▶ [Prompt]:
Below are records; copy every line in them that holds the word "rather".

▶ [Material for the task]:

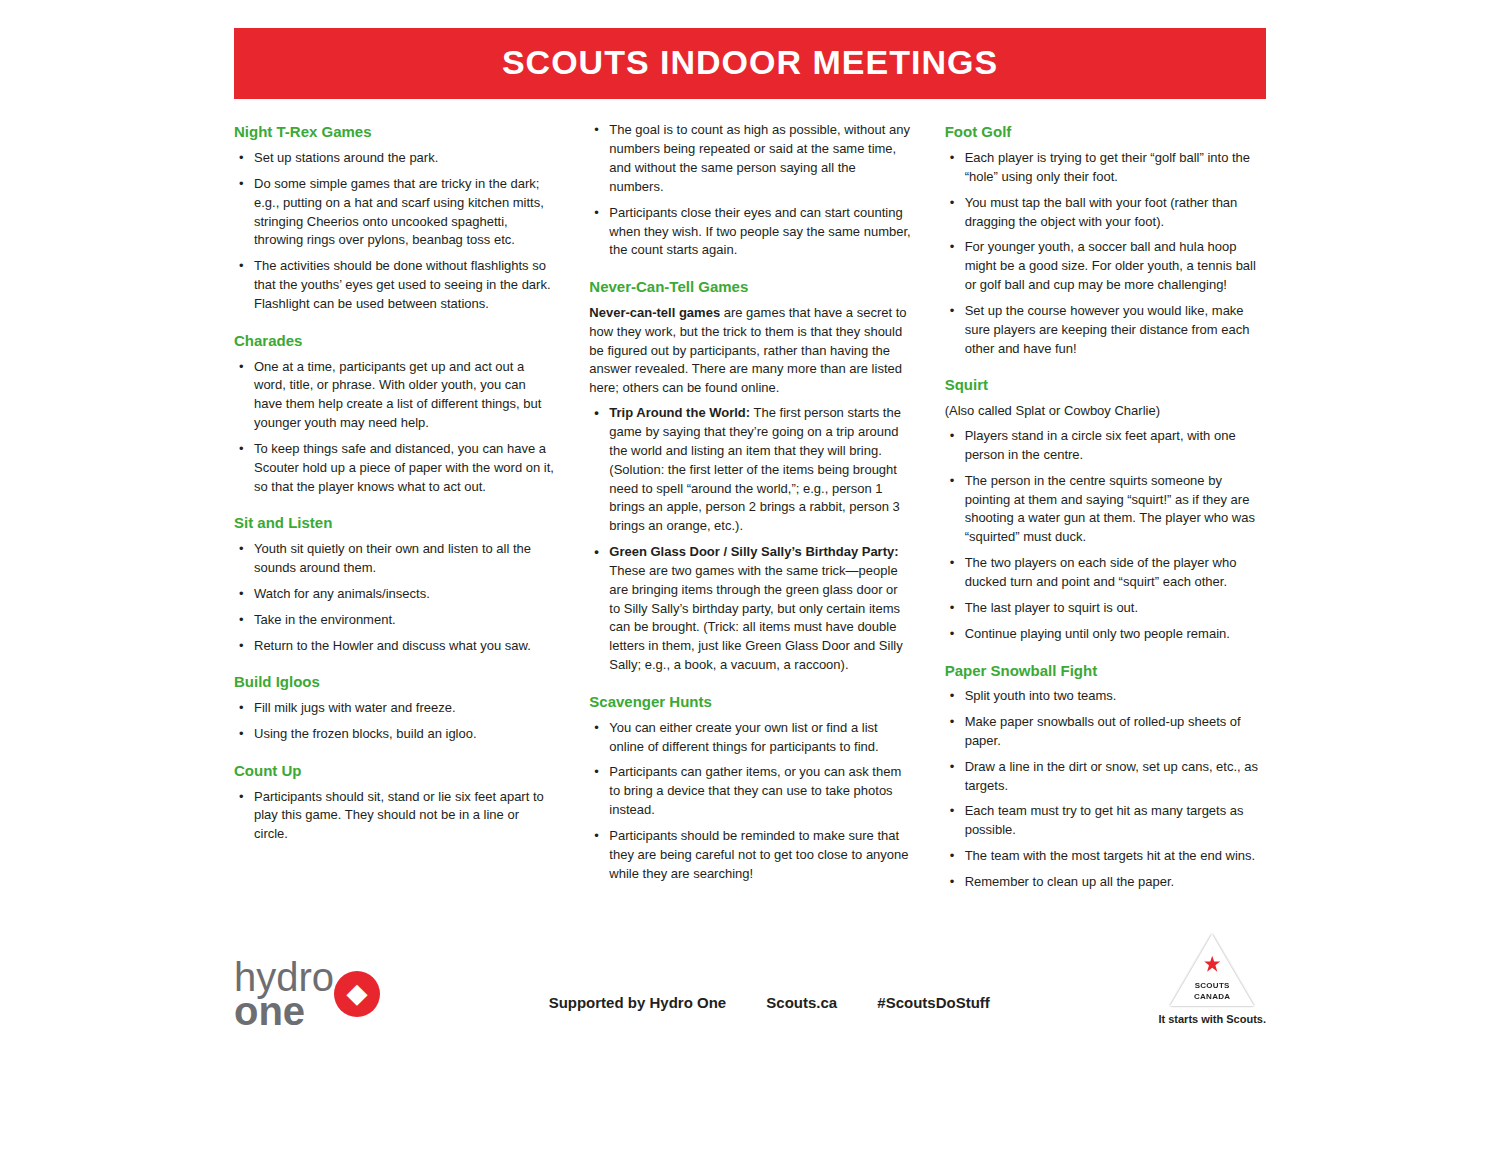Scouts Indoor Meetings
Night T-Rex Games
Set up stations around the park.
Do some simple games that are tricky in the dark; e.g., putting on a hat and scarf using kitchen mitts, stringing Cheerios onto uncooked spaghetti, throwing rings over pylons, beanbag toss etc.
The activities should be done without flashlights so that the youths’ eyes get used to seeing in the dark. Flashlight can be used between stations.
Charades
One at a time, participants get up and act out a word, title, or phrase. With older youth, you can have them help create a list of different things, but younger youth may need help.
To keep things safe and distanced, you can have a Scouter hold up a piece of paper with the word on it, so that the player knows what to act out.
Sit and Listen
Youth sit quietly on their own and listen to all the sounds around them.
Watch for any animals/insects.
Take in the environment.
Return to the Howler and discuss what you saw.
Build Igloos
Fill milk jugs with water and freeze.
Using the frozen blocks, build an igloo.
Count Up
Participants should sit, stand or lie six feet apart to play this game. They should not be in a line or circle.
The goal is to count as high as possible, without any numbers being repeated or said at the same time, and without the same person saying all the numbers.
Participants close their eyes and can start counting when they wish. If two people say the same number, the count starts again.
Never-Can-Tell Games
Never-can-tell games are games that have a secret to how they work, but the trick to them is that they should be figured out by participants, rather than having the answer revealed. There are many more than are listed here; others can be found online.
Trip Around the World: The first person starts the game by saying that they’re going on a trip around the world and listing an item that they will bring. (Solution: the first letter of the items being brought need to spell “around the world,”; e.g., person 1 brings an apple, person 2 brings a rabbit, person 3 brings an orange, etc.).
Green Glass Door / Silly Sally’s Birthday Party: These are two games with the same trick—people are bringing items through the green glass door or to Silly Sally’s birthday party, but only certain items can be brought. (Trick: all items must have double letters in them, just like Green Glass Door and Silly Sally; e.g., a book, a vacuum, a raccoon).
Scavenger Hunts
You can either create your own list or find a list online of different things for participants to find.
Participants can gather items, or you can ask them to bring a device that they can use to take photos instead.
Participants should be reminded to make sure that they are being careful not to get too close to anyone while they are searching!
Foot Golf
Each player is trying to get their “golf ball” into the “hole” using only their foot.
You must tap the ball with your foot (rather than dragging the object with your foot).
For younger youth, a soccer ball and hula hoop might be a good size. For older youth, a tennis ball or golf ball and cup may be more challenging!
Set up the course however you would like, make sure players are keeping their distance from each other and have fun!
Squirt
(Also called Splat or Cowboy Charlie)
Players stand in a circle six feet apart, with one person in the centre.
The person in the centre squirts someone by pointing at them and saying “squirt!” as if they are shooting a water gun at them. The player who was “squirted” must duck.
The two players on each side of the player who ducked turn and point and “squirt” each other.
The last player to squirt is out.
Continue playing until only two people remain.
Paper Snowball Fight
Split youth into two teams.
Make paper snowballs out of rolled-up sheets of paper.
Draw a line in the dirt or snow, set up cans, etc., as targets.
Each team must try to get hit as many targets as possible.
The team with the most targets hit at the end wins.
Remember to clean up all the paper.
hydroone
◆
Supported by Hydro One Scouts.ca #ScoutsDoStuff
It starts with Scouts.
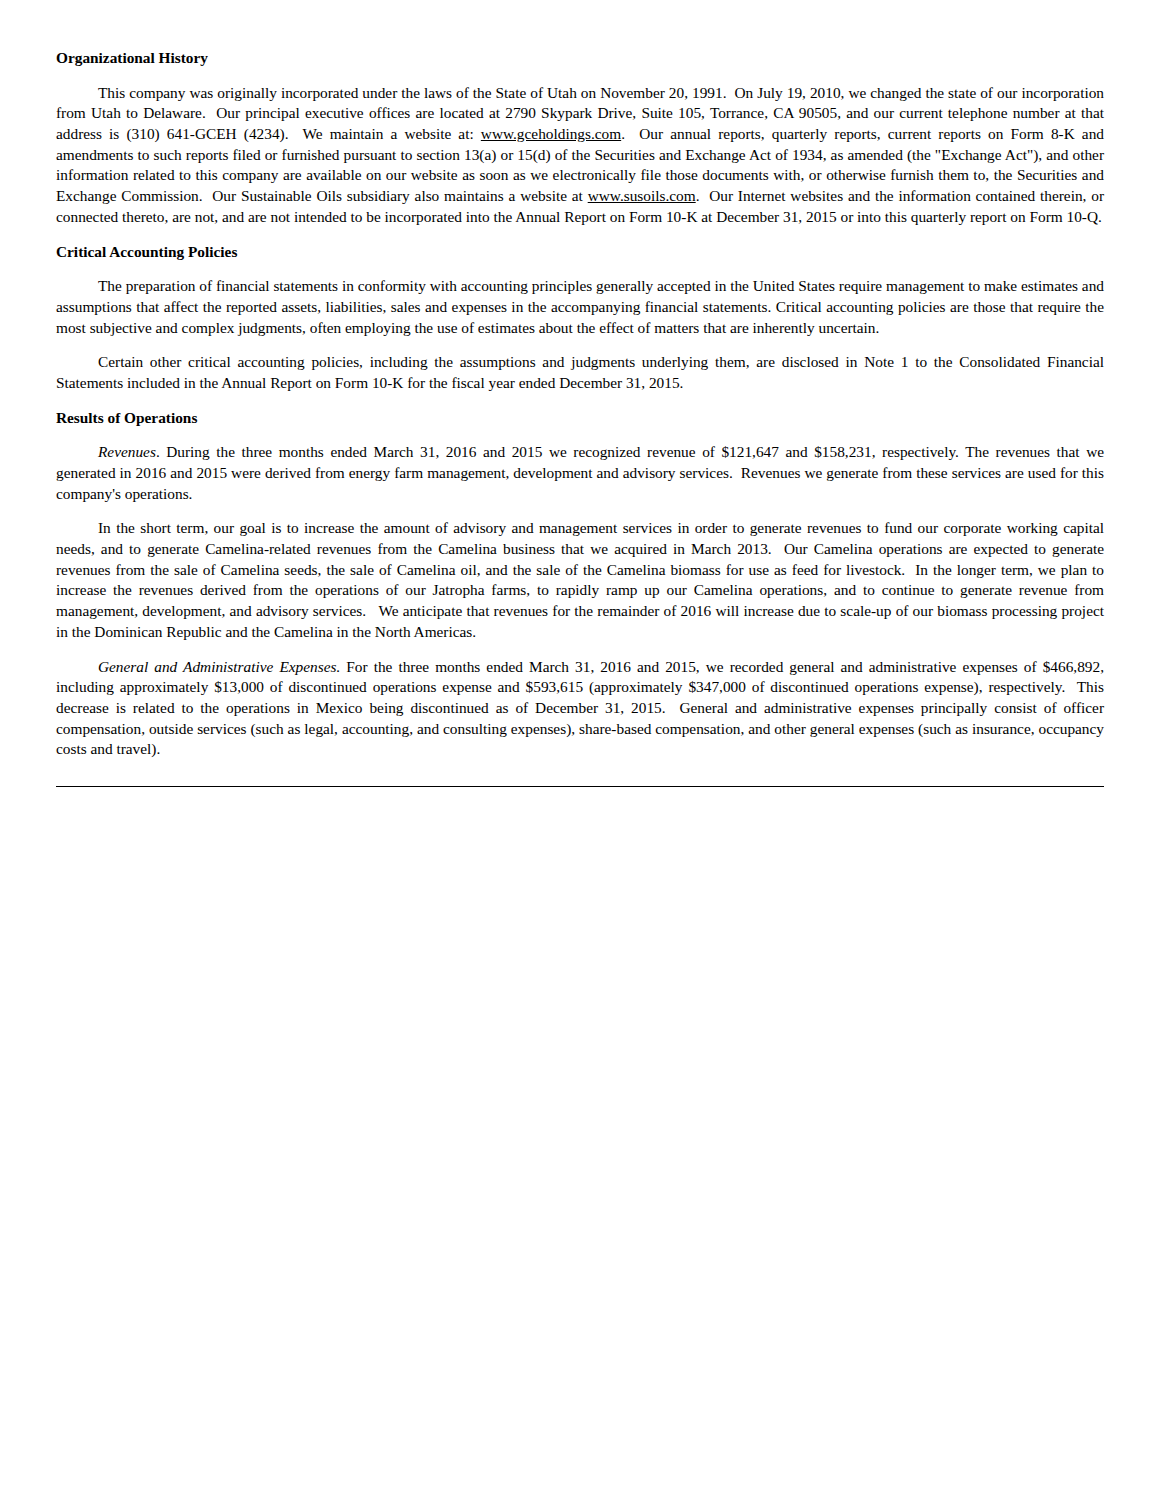Organizational History
This company was originally incorporated under the laws of the State of Utah on November 20, 1991. On July 19, 2010, we changed the state of our incorporation from Utah to Delaware. Our principal executive offices are located at 2790 Skypark Drive, Suite 105, Torrance, CA 90505, and our current telephone number at that address is (310) 641-GCEH (4234). We maintain a website at: www.gceholdings.com. Our annual reports, quarterly reports, current reports on Form 8-K and amendments to such reports filed or furnished pursuant to section 13(a) or 15(d) of the Securities and Exchange Act of 1934, as amended (the "Exchange Act"), and other information related to this company are available on our website as soon as we electronically file those documents with, or otherwise furnish them to, the Securities and Exchange Commission. Our Sustainable Oils subsidiary also maintains a website at www.susoils.com. Our Internet websites and the information contained therein, or connected thereto, are not, and are not intended to be incorporated into the Annual Report on Form 10-K at December 31, 2015 or into this quarterly report on Form 10-Q.
Critical Accounting Policies
The preparation of financial statements in conformity with accounting principles generally accepted in the United States require management to make estimates and assumptions that affect the reported assets, liabilities, sales and expenses in the accompanying financial statements. Critical accounting policies are those that require the most subjective and complex judgments, often employing the use of estimates about the effect of matters that are inherently uncertain.
Certain other critical accounting policies, including the assumptions and judgments underlying them, are disclosed in Note 1 to the Consolidated Financial Statements included in the Annual Report on Form 10-K for the fiscal year ended December 31, 2015.
Results of Operations
Revenues. During the three months ended March 31, 2016 and 2015 we recognized revenue of $121,647 and $158,231, respectively. The revenues that we generated in 2016 and 2015 were derived from energy farm management, development and advisory services. Revenues we generate from these services are used for this company's operations.
In the short term, our goal is to increase the amount of advisory and management services in order to generate revenues to fund our corporate working capital needs, and to generate Camelina-related revenues from the Camelina business that we acquired in March 2013. Our Camelina operations are expected to generate revenues from the sale of Camelina seeds, the sale of Camelina oil, and the sale of the Camelina biomass for use as feed for livestock. In the longer term, we plan to increase the revenues derived from the operations of our Jatropha farms, to rapidly ramp up our Camelina operations, and to continue to generate revenue from management, development, and advisory services. We anticipate that revenues for the remainder of 2016 will increase due to scale-up of our biomass processing project in the Dominican Republic and the Camelina in the North Americas.
General and Administrative Expenses. For the three months ended March 31, 2016 and 2015, we recorded general and administrative expenses of $466,892, including approximately $13,000 of discontinued operations expense and $593,615 (approximately $347,000 of discontinued operations expense), respectively. This decrease is related to the operations in Mexico being discontinued as of December 31, 2015. General and administrative expenses principally consist of officer compensation, outside services (such as legal, accounting, and consulting expenses), share-based compensation, and other general expenses (such as insurance, occupancy costs and travel).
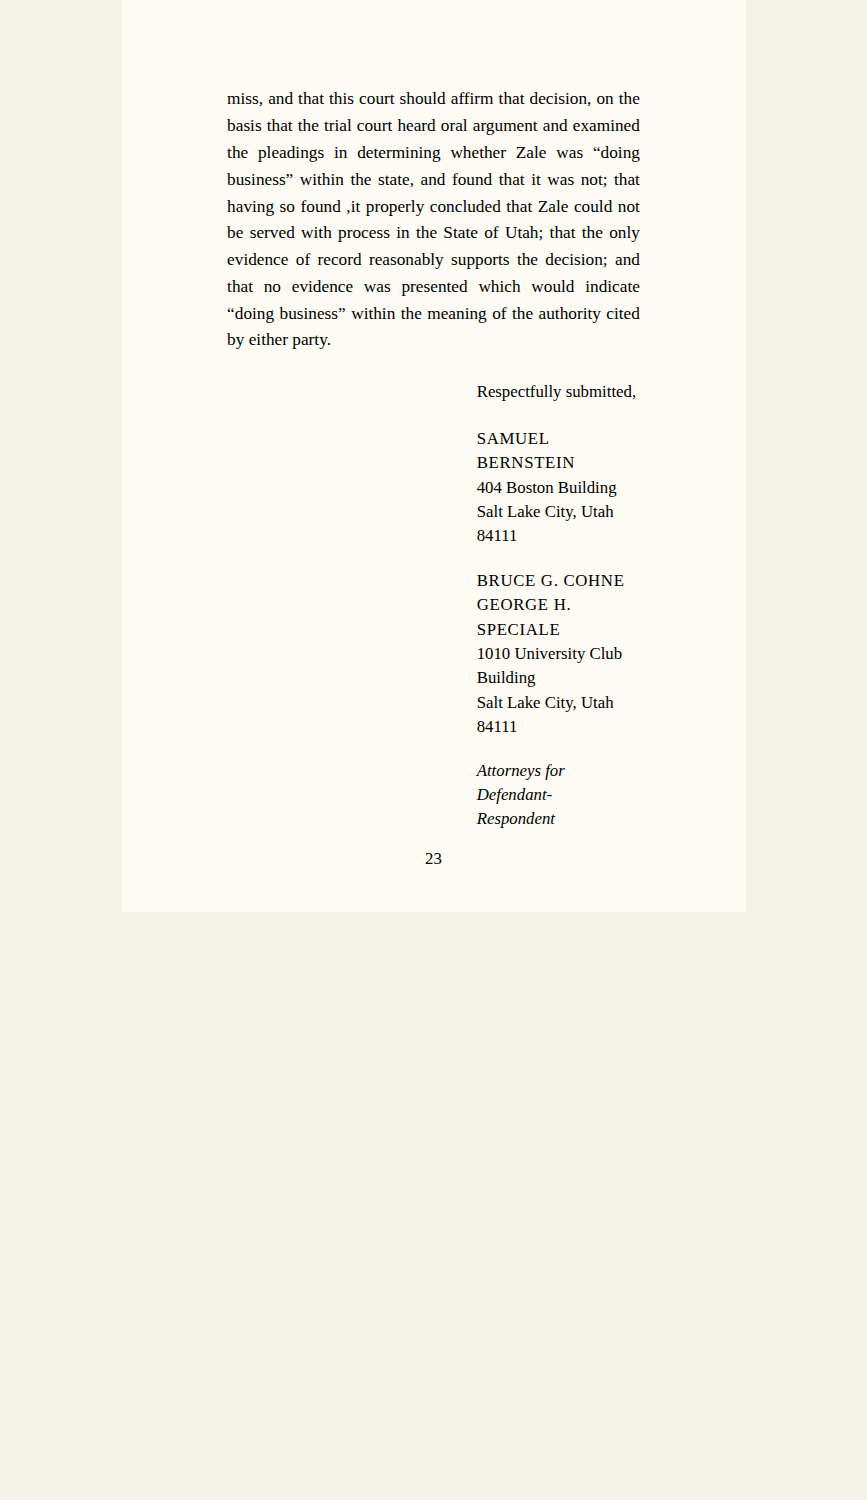miss, and that this court should affirm that decision, on the basis that the trial court heard oral argument and examined the pleadings in determining whether Zale was “doing business” within the state, and found that it was not; that having so found ,it properly concluded that Zale could not be served with process in the State of Utah; that the only evidence of record reasonably supports the decision; and that no evidence was presented which would indicate “doing business” within the meaning of the authority cited by either party.
Respectfully submitted,
SAMUEL BERNSTEIN
404 Boston Building
Salt Lake City, Utah 84111
BRUCE G. COHNE
GEORGE H. SPECIALE
1010 University Club Building
Salt Lake City, Utah 84111
Attorneys for Defendant-
Respondent
23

▶ [Exercise output]:
Never-can-tell games are games that have a secret to how they work, but the trick to them is that they should be figured out by participants, rather than having the answer revealed. There are many more than are listed here; others can be found online.
You must tap the ball with your foot (rather than dragging the object with your foot).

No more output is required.